Os arranjos, em vasos prateados, eram feitos de rosas chá e brancas, misturadas a flores violetas. Mariana logo tratou de recolher as flores que faziam parte do altar, enquanto Joana pegou os vasos e, um a um, levou à cozinha para esvaziá-los um pouco. “Se deixarmos cheios d’água, vamos derramá-los na van”, alertou. Recolhemos todos os vasos, descemos pelas escadas do fundo, e colocamos todas as flores na van. Nancy pegou a avenida expressa que cruza a ilha rumo à Rua 121, no East Harlem, extremo oposto daquele pólo de riqueza que acabávamos de visitar. Era um lugar em que não se deseja estar à uma da tarde, muito menos à uma da madrugada, como era o caso. No caminho, as curvas para lá e para cá derramaram alguns vasos, mas Mariana e eu, razoavelmente encharcadas, não nos importávamos nada com isso.

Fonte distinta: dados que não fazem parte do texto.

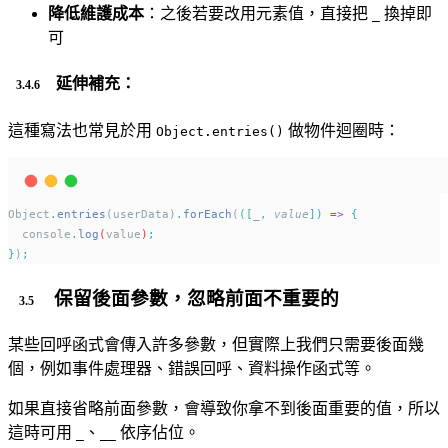
降低維護成本
：之後若要改用元素值，直接把
換掉即
_
可
延伸補充：
這種寫法也常見於用
做物件迴圈時：
Object.entries()
Object
.
entries
(userData)
.
forEach
(
([
_
,
value
])
=>
{
console
.
log
(
value
)
;
}
)
;
保留後面參數，忽略前面不重要的
某些回呼函式會傳入許多參數，但實際上我們只需要後面幾
個，例如事件處理器、錯誤回呼、資料操作函式等。
如果直接省略前面參數，會導致你拿不到後面重要的值，所以
這時可用
、
依序佔位。
_
__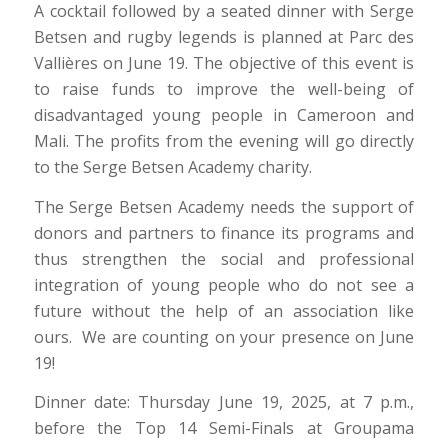
A cocktail followed by a seated dinner with Serge
Betsen and rugby legends is planned at Parc des
Vallières on June 19. The objective of this event is
to raise funds to improve the well-being of
disadvantaged young people in Cameroon and
Mali. The profits from the evening will go directly
to the Serge Betsen Academy charity.
The Serge Betsen Academy needs the support of
donors and partners to finance its programs and
thus strengthen the social and professional
integration of young people who do not see a
future without the help of an association like
ours. We are counting on your presence on June
19!
Dinner date: Thursday June 19, 2025, at 7 p.m.,
before the Top 14 Semi-Finals at Groupama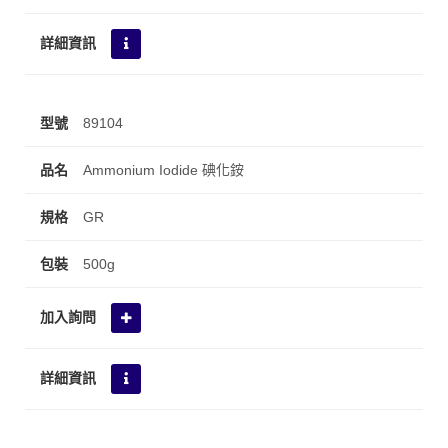
89104
Ammonium Iodide 碘化銨
GR
500g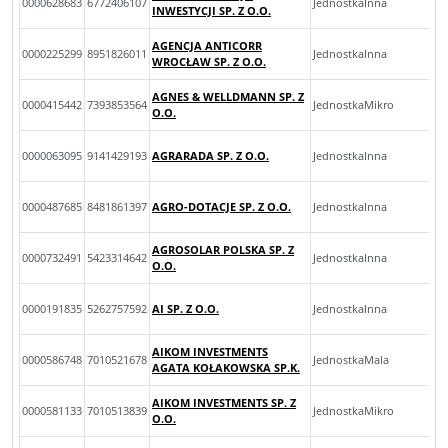
0000628683
6772406107
JednostkaInna
INWESTYCJI SP. Z O.O.
AGENCJA ANTICORR
0000225299
8951826011
JednostkaInna
WROCŁAW SP. Z O.O.
AGNES & WELLDMANN SP. Z
0000415442
7393853564
JednostkaMikro
O.O.
0000063095
9141429193
AGRARADA SP. Z O.O.
JednostkaInna
0000487685
8481861397
AGRO-DOTACJE SP. Z O.O.
JednostkaInna
AGROSOLAR POLSKA SP. Z
0000732491
5423314642
JednostkaInna
O.O.
0000191835
5262757592
AI SP. Z O.O.
JednostkaInna
AIKOM INVESTMENTS
0000586748
7010521678
JednostkaMala
AGATA KOŁAKOWSKA SP.K.
AIKOM INVESTMENTS SP. Z
0000581133
7010513839
JednostkaMikro
O.O.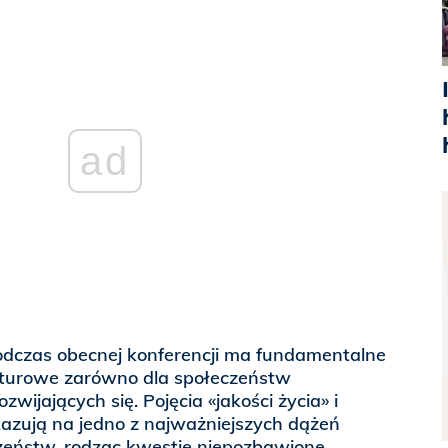
ad
dczas obecnej konferencji ma fundamentalne
ulturowe zarówno dla społeczeństw
rozwijających się. Pojęcia «jakości życia» i
azują na jedno z najważniejszych dążeń
eństw, rodząc kwestie niepozbawione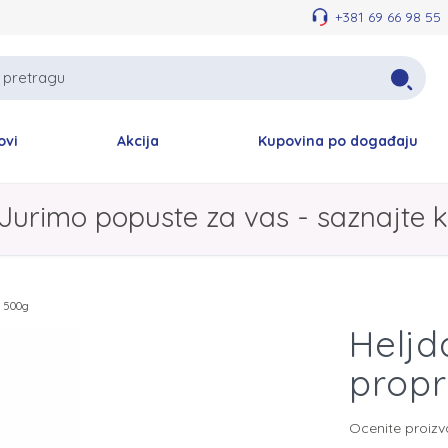
+381 69 66 98 55
ovi
Akcija
Kupovina po događaju
Jurimo popuste za vas - saznajte k
o 500g
Heljd
prop
Ocenite proiz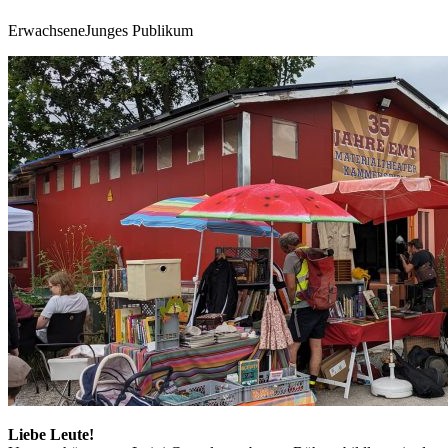
Erwachsene
Junges Publikum
Liebe Leute!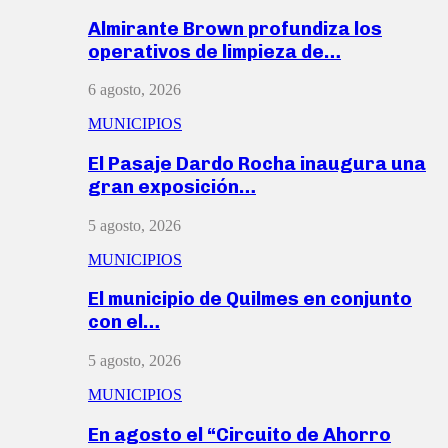
Almirante Brown profundiza los
operativos de limpieza de…
6 agosto, 2026
MUNICIPIOS
El Pasaje Dardo Rocha inaugura una
gran exposición…
5 agosto, 2026
MUNICIPIOS
El municipio de Quilmes en conjunto
con el…
5 agosto, 2026
MUNICIPIOS
En agosto el “Circuito de Ahorro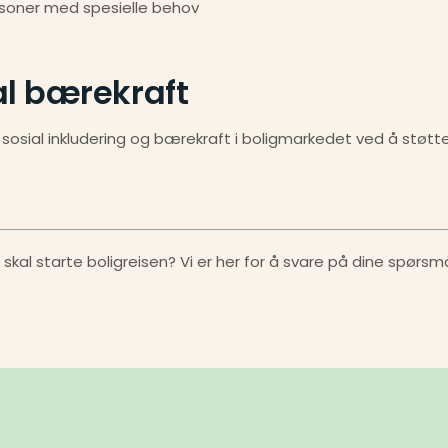
personer med spesielle behov
l bærekraft
e sosial inkludering og bærekraft i boligmarkedet ved å støtt
skal starte boligreisen? Vi er her for å svare på dine spørsmå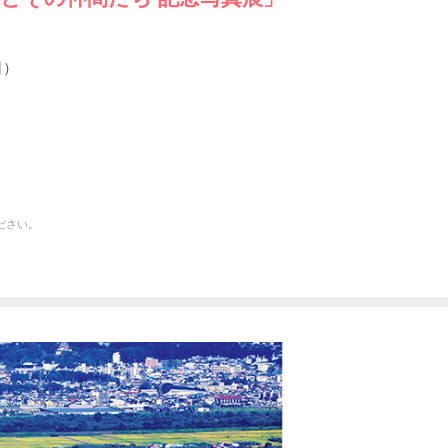
日）
ださい。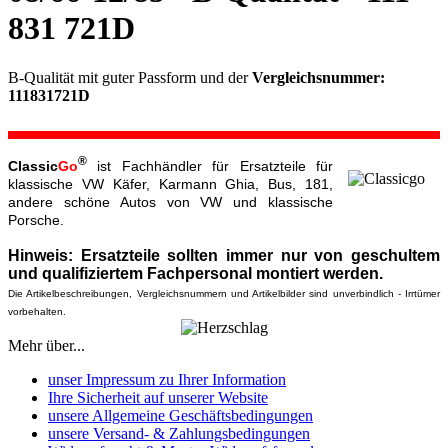
831 721D
B-Qualität mit guter Passform und der
Vergleichsnummer:
111831721D
®
Classic
Go
ist Fachhändler für Ersatzteile für
klassische VW Käfer, Karmann Ghia, Bus, 181,
andere schöne Autos von VW und klassische
Porsche.
Hinweis: Ersatzteile sollten immer nur von geschultem
und qualifiziertem Fachpersonal montiert werden.
Die Artikelbeschreibungen, Vergleichsnummern und Artikelbilder sind unverbindlich - Irrtümer
vorbehalten.
Mehr über...
unser Impressum zu Ihrer Information
Ihre Sicherheit auf unserer Website
unsere Allgemeine Geschäftsbedingungen
unsere Versand- & Zahlungsbedingungen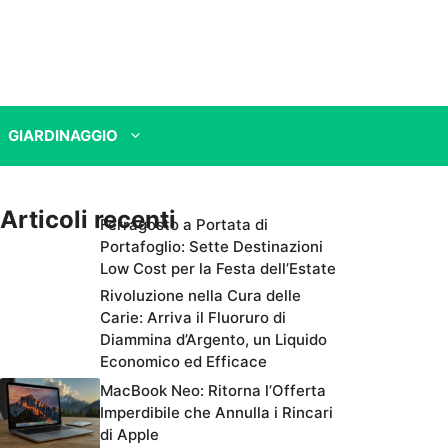
GIARDINAGGIO
Articoli recenti
Ferragosto a Portata di
Portafoglio: Sette Destinazioni
Low Cost per la Festa dell’Estate
Rivoluzione nella Cura delle
Carie: Arriva il Fluoruro di
Diammina d’Argento, un Liquido
Economico ed Efficace
MacBook Neo: Ritorna l’Offerta
Imperdibile che Annulla i Rincari
di Apple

Ao chegar ao North General Hospital, entramos pela porta da emergência. Identificamo-nos, recebemos um crachá e fomos para o sétimo andar, onde ficam os pacientes terminais. Recebidos pelos enfermeiros Ernest e Ann, que ouviam uma rádio gospel nas alturas, visitamos 12 pacientes. Entrávamos cuidadosamente em cada um dos quartos. Todos eram idosos, nenhum tinha fotos de familiares, cartões, balões ou qualquer resquício de uma visita. Colocávamos as flores ao lado de suas camas. Uns dormiam. Outros abriam os olhos e agradeciam. “Muito obrigado”, murmurou um senhor magro e fraco que mal conseguia falar. “Quando a Flower Power vem aqui, o hospital parece uma floresta”, comentou Ernest, um sujeito grande e bondoso.

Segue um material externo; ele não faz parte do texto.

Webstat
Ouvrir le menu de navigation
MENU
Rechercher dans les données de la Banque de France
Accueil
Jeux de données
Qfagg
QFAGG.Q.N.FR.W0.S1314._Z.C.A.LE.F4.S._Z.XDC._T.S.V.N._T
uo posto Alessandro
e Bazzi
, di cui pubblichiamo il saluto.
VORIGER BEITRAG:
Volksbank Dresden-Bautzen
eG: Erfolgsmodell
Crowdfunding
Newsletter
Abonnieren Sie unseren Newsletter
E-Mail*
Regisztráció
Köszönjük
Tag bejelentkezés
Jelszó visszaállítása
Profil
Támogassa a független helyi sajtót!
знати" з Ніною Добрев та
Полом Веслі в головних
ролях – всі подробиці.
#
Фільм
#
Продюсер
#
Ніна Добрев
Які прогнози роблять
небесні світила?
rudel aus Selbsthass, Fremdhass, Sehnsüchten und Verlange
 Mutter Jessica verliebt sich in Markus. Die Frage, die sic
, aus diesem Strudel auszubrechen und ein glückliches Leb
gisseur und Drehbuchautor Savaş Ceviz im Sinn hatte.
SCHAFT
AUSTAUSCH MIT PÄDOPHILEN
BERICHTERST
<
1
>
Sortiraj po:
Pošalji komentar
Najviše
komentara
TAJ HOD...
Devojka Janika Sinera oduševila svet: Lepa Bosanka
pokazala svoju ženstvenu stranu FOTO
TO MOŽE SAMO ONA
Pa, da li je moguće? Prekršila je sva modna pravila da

A surpresa da noite foi a reação de um senhor com câncer de próstata, médico de profissão. Pasmo com o arranjo, queria retribuir o presente de alguma forma. Mesmo com o braço ligado a tubos, ele pegou uma caneta e escreveu seu nome, telefone e endereço no badalado West Village: “Sou Dr. Ralph, sou médico. Se vocês algum dia precisarem de algum conselho de qualidade, me telefonem.” E me deu o papel. Pediu uma dedicatória e ganhou: “To Dr. Raplh, with love, Nancy, Joana, Mariana & Tania”. Sorriu e, como se não bastasse, num gesto cavalheiresco, pediu para eu tirar algumas flores do vaso e deu para cada uma de nós. “Esta é uma rosa branca, mas não acredito que nenhuma de vocês seja virgem”, brincou antes de acrescentar a frase mais gratificante da noite: “Vocês acabam de adicionar anos à minha vida”. E ele, certamente, às nossas.